Sembra passata una vita, ma era solo sei mesi fa. E si tratta di vicende e comportamenti che in politica possono lasciare ferite difficilmente rimarginabili. La campagna per le elezioni politiche del settembre scorso ha poi accentuato divisioni, scontri e rivalità, portando alla luce divergenze sostanziali su questioni di particolare rilevanza. In primis, il giudizio sul governo Draghi e le questioni legate ai temi del riarmo e dei rapporti con la Nato.

Negli ultimi giorni è infine scoppiata la vicenda Panzeri che ha fatto emergere fatti di una gravità inaudita. Non era per nulla da escludere che coloro che sono nati al grido “onestà/onestà” scegliessero di cavalcare l’ondata di sdegno e di insofferenza verso un partito che, avendo “abbassato le soglie di sorveglianza” (cit. Gianni Cuperlo), oggi occupa le prime pagine dei giornali con le vicende di parlamentari dediti ad azioni corruttive e all’uso privato delle cariche pubbliche.

Non da ultimo dobbiamo, purtroppo, rilevare che il congresso in corso non sta in alcun modo migliorando l’immagine del Pd, se è vero, come è vero, che i principali contendenti per ora sembrano differenziarsi pochissimo sui contenuti e molto sui nomi dei capicorrente che li sostengono. Per tutte queste ragioni, la scelta dei 5 Stelle di allearsi al Pd non era affatto obbligata. Al contrario, il partito di Conte avrebbe potuto sganciarsi da qualsiasi accordo puntando a fare incetta di voti fra i delusi e gli arrabbiati del Pd e fra quei potenziali astensionisti che già il 25 settembre hanno permesso al Movimento di risalire la china e che, nelle ultime settimane, stando almeno a sondaggi, lo hanno riportato ad essere la seconda forza politica del Paese.

CONSEGNA:
Scrivi il seguito del brano sull'alleanza fra Movimento 5 Stelle e Pd, riprendendo dopo la sua ultima frase. Le voci riportate più avanti non hanno alcun legame con il brano.

SEZIONE DATI:
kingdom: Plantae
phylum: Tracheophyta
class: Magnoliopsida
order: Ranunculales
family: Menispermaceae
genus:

RISPOSTA ATTESA:
Fortunatamente per l’Italia e soprattutto per i lombardi, la prospettiva dell’autoisolamento è stata scartata dall’ex premier. Si tratta di una scelta maturata considerando diverse ragioni. La prima è senz’altro la consapevolezza che il radicamento elettorale e le potenzialità di consensi che i 5 Stelle hanno in Lombardia sono molto lontani dalle percentuali in doppia cifra che registrano nel Sud Italia. Si aggiunga che nel Movimento, almeno in terra lombarda, non esistono leader conosciuti o quantomeno in grado di spostare masse di voti.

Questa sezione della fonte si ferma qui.